It’s a week since an alarming nationwide outbreak of food-related e.coli was first identified, with 113 confirmed cases of the shigatoxigenic (or STEC) variant hospitalising at least 37 people. And as I write this, still the source is unidentified.

It’s an extraordinary situation, when you consider the levels of provenance-based intelligence to which food retailers have access. But e.coli is a slippery bacteria and increasingly so.

Historically, the most common cause of e.coli was poorly prepared or undercooked meat.
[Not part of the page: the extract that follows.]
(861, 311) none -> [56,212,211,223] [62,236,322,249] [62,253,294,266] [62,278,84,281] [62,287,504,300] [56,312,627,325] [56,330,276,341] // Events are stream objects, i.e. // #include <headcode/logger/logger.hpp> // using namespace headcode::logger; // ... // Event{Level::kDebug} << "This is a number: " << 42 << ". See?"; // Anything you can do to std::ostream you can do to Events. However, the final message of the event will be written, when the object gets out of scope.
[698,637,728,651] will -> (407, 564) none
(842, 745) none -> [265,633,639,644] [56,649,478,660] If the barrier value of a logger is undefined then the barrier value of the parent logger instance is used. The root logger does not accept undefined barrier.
The esteemed bacteriologist Hugh Pennington speculated this week it was likely a dairy item, another common culprit. But a source close to the investigation told The Grocer this week the outbreak was more likely fresh produce, potentially via sandwiches or salads. And that’s way more tricky from a consumer safety point of view: while the FSA reiterated its advice this week to always wash fruit & veg before consumption, you cannot easily wash an e.coli-infested sandwich or prepared salad.

In fresh produce, the culprit is invariably a contaminated water supply. In one outbreak it was even found in walnuts. And the investigation is further complicated by likely involving a multi-component item.

The tragic STEC outbreak in Germany a few years back was ultimately linked to infected beansprouts, but not before cucumbers were wrongly fingered – resulting in huge losses for innocent Spanish cucumber growers. So regulators cannot apportion blame without firm evidence.

A further problem is that while whole genome sequencing enables regulators to link the cases, some stem back several weeks. Asking patients to remember what they ate grows harder with every passing day.

And finally, as we explain in this issue, for worried manufacturers and producers, the testing regimes are both hugely expensive and notoriously unreliable. The good news is, it’s 100 people getting sick, not 1,000 or 10,000, and no one has died. Let’s hope that remains the case, while they track down the cause.